## Reading passage
20 October 2021 at 06:44

Hello and thanks for the great tutorial. This works perfectly! Is there also the possibility to patch the latest VGPU driver (vGPU 13) NVIDIA-GRID-Linux-KVM-470.63-470.63.01-471.68 so that it works with the latest kernel version?

Reply
- Wim van 't Hoog says:
  
  20 October 2021 at 07:54
  
  As of the time of this writing this wasn’t possible. (tried it with the 470.63.01 driver)
  
  Reply
Espen says:

1 November 2021 at 20:42

Hi.

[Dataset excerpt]
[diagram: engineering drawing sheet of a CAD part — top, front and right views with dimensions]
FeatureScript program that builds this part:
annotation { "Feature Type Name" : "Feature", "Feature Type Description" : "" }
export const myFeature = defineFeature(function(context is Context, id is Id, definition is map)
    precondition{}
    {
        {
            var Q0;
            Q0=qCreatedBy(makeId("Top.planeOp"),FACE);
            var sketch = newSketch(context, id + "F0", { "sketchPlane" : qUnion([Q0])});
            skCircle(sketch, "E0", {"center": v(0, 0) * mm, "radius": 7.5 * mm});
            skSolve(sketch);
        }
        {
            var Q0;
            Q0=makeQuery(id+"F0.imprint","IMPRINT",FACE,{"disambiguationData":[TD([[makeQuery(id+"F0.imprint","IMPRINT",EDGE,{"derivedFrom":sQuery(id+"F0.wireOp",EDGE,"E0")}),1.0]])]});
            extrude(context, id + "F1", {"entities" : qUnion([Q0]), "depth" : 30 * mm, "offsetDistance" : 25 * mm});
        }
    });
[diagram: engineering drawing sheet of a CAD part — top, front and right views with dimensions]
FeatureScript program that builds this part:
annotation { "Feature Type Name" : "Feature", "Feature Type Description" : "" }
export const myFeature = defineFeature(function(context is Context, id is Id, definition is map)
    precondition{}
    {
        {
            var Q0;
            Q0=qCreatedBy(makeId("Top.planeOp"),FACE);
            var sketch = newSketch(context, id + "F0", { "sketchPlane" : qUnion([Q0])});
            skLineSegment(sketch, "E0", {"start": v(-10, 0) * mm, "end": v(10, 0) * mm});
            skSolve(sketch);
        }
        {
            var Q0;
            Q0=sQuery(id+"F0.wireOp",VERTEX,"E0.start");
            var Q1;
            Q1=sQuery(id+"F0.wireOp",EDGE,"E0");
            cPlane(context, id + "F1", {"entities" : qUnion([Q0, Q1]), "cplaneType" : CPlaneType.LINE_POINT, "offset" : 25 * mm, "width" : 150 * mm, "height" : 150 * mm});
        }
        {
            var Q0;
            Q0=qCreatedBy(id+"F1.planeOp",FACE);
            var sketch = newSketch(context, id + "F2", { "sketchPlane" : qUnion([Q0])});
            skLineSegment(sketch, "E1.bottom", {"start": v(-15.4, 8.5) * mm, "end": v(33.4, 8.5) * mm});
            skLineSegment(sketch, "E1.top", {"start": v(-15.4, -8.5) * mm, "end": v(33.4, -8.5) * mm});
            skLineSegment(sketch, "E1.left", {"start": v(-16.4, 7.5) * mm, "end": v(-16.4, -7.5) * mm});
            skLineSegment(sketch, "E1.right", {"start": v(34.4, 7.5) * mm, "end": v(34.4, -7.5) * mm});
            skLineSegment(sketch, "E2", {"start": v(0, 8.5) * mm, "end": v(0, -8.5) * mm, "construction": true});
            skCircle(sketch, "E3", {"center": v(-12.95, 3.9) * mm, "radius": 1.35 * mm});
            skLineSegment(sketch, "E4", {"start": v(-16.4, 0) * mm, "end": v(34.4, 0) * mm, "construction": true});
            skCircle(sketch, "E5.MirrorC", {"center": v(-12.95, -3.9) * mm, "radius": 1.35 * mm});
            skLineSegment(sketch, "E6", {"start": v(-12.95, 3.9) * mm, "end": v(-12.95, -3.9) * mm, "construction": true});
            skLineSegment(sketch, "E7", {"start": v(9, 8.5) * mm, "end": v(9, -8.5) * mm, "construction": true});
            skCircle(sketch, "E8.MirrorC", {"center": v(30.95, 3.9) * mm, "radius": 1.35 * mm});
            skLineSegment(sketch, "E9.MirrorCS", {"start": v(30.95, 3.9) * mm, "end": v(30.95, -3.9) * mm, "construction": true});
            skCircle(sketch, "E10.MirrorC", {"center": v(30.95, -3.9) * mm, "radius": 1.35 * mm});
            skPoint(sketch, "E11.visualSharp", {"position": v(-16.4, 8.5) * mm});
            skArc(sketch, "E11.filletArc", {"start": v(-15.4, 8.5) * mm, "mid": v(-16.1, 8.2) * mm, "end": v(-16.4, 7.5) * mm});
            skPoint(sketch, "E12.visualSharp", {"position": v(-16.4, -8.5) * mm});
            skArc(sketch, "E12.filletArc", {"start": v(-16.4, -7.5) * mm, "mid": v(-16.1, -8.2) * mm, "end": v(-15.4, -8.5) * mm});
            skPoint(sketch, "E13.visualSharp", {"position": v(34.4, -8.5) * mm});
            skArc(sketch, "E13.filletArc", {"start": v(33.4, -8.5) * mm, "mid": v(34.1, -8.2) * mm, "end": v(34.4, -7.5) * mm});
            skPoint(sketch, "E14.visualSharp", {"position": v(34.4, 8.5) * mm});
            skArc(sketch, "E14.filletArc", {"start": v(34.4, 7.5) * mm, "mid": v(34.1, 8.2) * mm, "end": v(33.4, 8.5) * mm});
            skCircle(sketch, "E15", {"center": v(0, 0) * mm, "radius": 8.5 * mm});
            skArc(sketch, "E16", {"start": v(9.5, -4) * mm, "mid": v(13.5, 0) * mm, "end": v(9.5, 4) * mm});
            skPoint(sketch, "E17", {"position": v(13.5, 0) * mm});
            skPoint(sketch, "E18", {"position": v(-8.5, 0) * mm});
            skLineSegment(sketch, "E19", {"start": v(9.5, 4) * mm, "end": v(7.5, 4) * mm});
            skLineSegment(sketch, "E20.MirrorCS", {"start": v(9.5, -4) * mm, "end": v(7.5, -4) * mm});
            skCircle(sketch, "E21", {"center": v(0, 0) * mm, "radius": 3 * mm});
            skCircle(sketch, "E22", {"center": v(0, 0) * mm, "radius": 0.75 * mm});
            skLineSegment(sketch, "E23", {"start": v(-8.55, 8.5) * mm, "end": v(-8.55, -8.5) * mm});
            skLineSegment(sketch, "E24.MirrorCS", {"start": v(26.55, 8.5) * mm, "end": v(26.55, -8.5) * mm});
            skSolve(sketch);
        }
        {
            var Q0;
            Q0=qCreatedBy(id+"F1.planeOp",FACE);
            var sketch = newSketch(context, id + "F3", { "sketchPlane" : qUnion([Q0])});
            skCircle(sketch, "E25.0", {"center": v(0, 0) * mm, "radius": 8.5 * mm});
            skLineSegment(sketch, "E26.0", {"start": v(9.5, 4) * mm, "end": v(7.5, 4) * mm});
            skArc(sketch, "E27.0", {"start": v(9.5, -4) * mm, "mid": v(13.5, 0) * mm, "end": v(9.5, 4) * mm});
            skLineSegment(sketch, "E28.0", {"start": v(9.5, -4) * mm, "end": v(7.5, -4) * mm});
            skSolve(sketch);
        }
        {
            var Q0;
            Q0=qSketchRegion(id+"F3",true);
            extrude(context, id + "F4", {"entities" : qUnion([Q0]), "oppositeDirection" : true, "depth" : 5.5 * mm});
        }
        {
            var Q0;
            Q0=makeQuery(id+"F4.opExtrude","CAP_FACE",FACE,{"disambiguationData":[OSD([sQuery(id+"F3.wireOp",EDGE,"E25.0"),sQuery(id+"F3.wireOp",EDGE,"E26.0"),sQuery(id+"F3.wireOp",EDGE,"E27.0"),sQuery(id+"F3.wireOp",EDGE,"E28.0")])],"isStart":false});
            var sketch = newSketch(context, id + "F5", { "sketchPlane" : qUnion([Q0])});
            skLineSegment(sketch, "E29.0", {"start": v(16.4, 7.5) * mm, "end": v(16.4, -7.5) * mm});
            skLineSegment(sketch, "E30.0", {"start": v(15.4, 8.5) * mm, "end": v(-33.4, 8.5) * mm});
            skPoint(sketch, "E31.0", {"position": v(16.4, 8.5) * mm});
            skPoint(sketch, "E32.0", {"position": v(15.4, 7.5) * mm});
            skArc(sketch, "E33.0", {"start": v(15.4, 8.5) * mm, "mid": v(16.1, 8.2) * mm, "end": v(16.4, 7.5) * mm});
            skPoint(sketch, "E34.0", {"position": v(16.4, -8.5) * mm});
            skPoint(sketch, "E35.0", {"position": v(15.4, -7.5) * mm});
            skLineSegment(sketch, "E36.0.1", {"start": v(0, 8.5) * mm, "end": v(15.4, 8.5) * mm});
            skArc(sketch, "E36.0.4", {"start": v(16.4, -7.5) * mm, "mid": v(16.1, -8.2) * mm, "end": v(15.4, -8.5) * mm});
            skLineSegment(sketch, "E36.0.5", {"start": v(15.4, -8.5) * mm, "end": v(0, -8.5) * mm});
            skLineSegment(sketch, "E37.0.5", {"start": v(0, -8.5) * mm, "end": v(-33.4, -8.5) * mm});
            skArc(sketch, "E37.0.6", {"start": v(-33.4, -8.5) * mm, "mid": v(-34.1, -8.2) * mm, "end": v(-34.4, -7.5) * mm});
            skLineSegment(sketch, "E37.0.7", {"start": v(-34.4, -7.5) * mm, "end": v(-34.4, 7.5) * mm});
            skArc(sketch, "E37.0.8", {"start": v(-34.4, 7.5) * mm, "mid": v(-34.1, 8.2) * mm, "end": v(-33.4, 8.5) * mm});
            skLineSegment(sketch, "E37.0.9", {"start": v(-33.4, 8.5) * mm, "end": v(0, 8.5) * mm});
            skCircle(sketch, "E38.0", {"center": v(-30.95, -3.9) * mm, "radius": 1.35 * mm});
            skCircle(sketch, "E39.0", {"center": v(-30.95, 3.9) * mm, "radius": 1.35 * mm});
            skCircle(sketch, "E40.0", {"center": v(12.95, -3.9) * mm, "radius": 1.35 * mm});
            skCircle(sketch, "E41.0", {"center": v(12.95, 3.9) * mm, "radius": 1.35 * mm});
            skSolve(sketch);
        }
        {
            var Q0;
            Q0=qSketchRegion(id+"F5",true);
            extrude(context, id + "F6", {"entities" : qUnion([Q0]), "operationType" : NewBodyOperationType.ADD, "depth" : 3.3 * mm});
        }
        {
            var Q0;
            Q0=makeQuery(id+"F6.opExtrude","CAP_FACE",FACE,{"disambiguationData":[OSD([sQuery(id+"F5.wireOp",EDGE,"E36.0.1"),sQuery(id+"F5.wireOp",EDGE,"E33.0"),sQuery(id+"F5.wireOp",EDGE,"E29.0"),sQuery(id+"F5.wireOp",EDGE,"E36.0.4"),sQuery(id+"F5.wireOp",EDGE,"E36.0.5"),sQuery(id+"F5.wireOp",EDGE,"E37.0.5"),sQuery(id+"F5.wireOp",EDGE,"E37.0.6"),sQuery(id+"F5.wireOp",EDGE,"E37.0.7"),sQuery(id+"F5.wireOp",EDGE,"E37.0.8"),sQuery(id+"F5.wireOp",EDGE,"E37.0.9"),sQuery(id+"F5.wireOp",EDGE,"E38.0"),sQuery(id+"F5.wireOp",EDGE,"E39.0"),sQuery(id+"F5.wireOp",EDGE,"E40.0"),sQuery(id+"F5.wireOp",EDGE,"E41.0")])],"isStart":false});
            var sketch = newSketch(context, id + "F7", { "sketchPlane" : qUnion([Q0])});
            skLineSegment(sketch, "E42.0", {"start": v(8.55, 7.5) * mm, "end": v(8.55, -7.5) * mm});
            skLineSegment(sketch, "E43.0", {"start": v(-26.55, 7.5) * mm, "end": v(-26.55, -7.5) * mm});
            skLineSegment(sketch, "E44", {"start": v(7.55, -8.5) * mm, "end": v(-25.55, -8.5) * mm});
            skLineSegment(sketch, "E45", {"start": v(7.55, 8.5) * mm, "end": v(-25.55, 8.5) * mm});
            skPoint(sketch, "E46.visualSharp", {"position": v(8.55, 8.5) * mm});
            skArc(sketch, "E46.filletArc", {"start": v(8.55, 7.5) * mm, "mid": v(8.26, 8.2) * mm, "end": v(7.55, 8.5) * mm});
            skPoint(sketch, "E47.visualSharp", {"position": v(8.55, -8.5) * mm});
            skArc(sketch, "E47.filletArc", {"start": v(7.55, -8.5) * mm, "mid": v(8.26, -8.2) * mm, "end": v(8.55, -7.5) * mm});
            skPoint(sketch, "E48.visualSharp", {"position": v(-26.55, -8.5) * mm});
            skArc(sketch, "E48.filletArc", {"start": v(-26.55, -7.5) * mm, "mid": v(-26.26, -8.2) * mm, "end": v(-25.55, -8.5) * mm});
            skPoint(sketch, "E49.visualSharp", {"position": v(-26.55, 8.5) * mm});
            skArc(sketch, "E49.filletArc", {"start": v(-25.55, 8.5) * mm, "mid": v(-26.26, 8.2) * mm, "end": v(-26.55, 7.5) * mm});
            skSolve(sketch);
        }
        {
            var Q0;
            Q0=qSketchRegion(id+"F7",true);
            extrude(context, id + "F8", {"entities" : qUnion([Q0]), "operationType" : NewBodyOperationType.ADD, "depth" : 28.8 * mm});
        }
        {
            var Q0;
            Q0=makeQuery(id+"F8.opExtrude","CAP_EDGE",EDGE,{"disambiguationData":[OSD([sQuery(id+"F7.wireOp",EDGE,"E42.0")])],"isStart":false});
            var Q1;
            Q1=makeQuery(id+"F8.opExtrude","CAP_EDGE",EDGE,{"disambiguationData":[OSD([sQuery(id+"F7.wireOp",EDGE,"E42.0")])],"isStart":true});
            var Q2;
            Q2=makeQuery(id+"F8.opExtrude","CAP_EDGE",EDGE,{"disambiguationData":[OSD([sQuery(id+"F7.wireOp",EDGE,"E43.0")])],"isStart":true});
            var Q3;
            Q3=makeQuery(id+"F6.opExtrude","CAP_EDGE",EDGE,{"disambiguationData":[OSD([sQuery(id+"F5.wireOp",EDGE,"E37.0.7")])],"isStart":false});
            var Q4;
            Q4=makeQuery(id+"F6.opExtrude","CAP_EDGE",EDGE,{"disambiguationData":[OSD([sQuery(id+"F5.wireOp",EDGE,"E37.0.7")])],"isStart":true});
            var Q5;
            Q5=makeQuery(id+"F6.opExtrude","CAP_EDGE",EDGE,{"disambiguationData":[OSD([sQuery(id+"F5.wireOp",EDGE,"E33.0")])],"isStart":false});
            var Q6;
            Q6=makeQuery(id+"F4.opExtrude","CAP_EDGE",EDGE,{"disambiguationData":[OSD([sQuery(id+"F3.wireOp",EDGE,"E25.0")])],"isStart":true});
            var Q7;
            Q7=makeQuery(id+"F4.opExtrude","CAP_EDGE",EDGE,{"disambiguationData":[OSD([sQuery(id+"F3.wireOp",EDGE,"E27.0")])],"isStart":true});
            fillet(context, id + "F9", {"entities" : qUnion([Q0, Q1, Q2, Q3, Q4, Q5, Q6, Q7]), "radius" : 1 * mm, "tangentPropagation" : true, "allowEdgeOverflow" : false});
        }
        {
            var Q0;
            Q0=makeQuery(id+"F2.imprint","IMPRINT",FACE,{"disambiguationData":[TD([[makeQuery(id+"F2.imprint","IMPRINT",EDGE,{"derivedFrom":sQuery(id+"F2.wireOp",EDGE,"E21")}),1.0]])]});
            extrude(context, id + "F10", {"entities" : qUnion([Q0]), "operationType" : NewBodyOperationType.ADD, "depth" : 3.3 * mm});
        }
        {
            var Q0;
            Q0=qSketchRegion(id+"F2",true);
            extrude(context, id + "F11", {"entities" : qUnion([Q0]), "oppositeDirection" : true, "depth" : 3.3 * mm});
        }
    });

## Task set
a) Answer these questions about the comment thread on patching the vGPU driver:
(i) Which driver did the first commenter ask about patching?
(ii) On what date and at what time did Wim van 't Hoog reply?
(iii) Which driver did Wim van 't Hoog try?
b) Please write the next part of the comment thread on patching the vGPU driver, continuing from the comment that begins "Hi."

## Results
a)
(i) The vGPU 13 driver, NVIDIA-GRID-Linux-KVM-470.63-470.63.01-471.68.
(ii) 20 October 2021 at 07:54.
(iii) The 470.63.01 driver.

b)
Having a problem with compiling module after patches applied. Here is what make.log shows:

LD [M] /var/lib/dkms/nvidia/460.32.04/build/nvidia-vgpu-vfio.o
MODPOST /var/lib/dkms/nvidia/460.32.04/build/Module.symvers
ERROR: modpost: GPL-incompatible module nvidia-vgpu-vfio.ko uses GPL-only symbol ‘eventfd_signal’
ERROR: modpost: GPL-incompatible module nvidia-vgpu-vfio.ko uses GPL-only symbol ‘eventfd_ctx_fdget’
ERROR: modpost: GPL-incompatible module nvidia-vgpu-vfio.ko uses GPL-only symbol ‘eventfd_ctx_put’
make[2]: *** [scripts/Makefile.modpost:124: /var/lib/dkms/nvidia/460.32.04/build/Module.symvers] Error 1
make[2]: *** Deleting file ‘/var/lib/dkms/nvidia/460.32.04/build/Module.symvers’
make[1]: *** [Makefile:1753: modules] Error 2
make[1]: Leaving directory ‘/usr/src/linux-headers-5.11.22-5-pve’
make: *** [Makefile:80: modules] Error 2

PVE 7.0-13
kernel 5.11.22-5-pve
Any ideas?

Reply
- Wim van 't Hoog says:
  
  1 November 2021 at 20:50
  
  Then one of the patches didn’t get applied. One of them is to replace the MIT license with GPL, which causes this error.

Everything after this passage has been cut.